DHA Cycling Halves the DHA Supplementation Needed to Maintain Blood and Tissue Concentrations via Higher Synthesis from ALA in Long–Evans Rats

Abstract

ABSTRACT Background Eicosapentaenoic acid (EPA) plus docosahexaenoic acid (DHA) recommendations are frequently stated at 500 mg/d; however, adherence to these recommendations would result in a large global commercial EPA/DHA production deficit.

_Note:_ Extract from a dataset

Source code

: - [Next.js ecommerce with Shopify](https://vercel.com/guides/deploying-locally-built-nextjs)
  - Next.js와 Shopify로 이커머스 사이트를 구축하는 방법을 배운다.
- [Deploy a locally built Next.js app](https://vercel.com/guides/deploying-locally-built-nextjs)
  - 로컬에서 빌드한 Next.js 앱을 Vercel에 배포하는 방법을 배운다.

Previously, our laboratory demonstrated that acute DHA intake in rats can increase the capacity for synthesis-secretion of n–3 (ω-3) polyunsaturated fatty acids (PUFAs). Objective We aimed to investigate the utility of a dietary DHA cycling strategy that employs 2 wk of repeated DHA feeding for a total of 3 cycles over 12 wk. Methods Male Long–Evans rats were fed a 10% fat diet by weight comprised of either 1) a 2-wk, 2% α-linolenic acid (ALA, DHA-ALA group 18:3n–3) diet followed by a 2-wk, 2% DHA + 2% ALA diet over 3 consecutive 4-wk periods (“DHA cycling,” DHA-ALA group); 2) a 2% DHA + 2% ALA diet (DHA group) for 12 wk; or 3) a 2% ALA-only diet (ALA group) for 12 wk. At 15 wk old, blood and tissue fatty acid concentrations and liver mRNA expression and 13C-DHA natural abundances were determined. Results DHA concentrations in plasma, erythrocytes, and whole blood between the DHA-ALA group and the DHA groups were not different (P ≥ 0.05), but were 72–110% higher (P < 0.05) than in the ALA group. Similarly, DHA concentrations in liver, heart, adipose, and brain were not different (P ≥ 0.05) between the DHA-fed groups, but were at least 62%, 72%, 320%, and 68% higher (P < 0.05) than in the ALA group in liver, heart, adipose, and skeletal muscle, respectively. Compound-specific isotope analysis indicated that 310% more liver DHA in the DHA-ALA group compared with the DHA group is derived from dietary ALA, and this was accompanied by a 123% and 93% higher expression of elongation of very long-chain (Elovl)2 and Elovl5, respectively, in the DHA-ALA group compared with the ALA group. Conclusions DHA cycling requires half the dietary DHA while achieving equal blood and tissue DHA concentrations in rats. Implementation of such dietary strategies in humans could reduce the gap between global dietary n–3 PUFA recommendations and commercial production.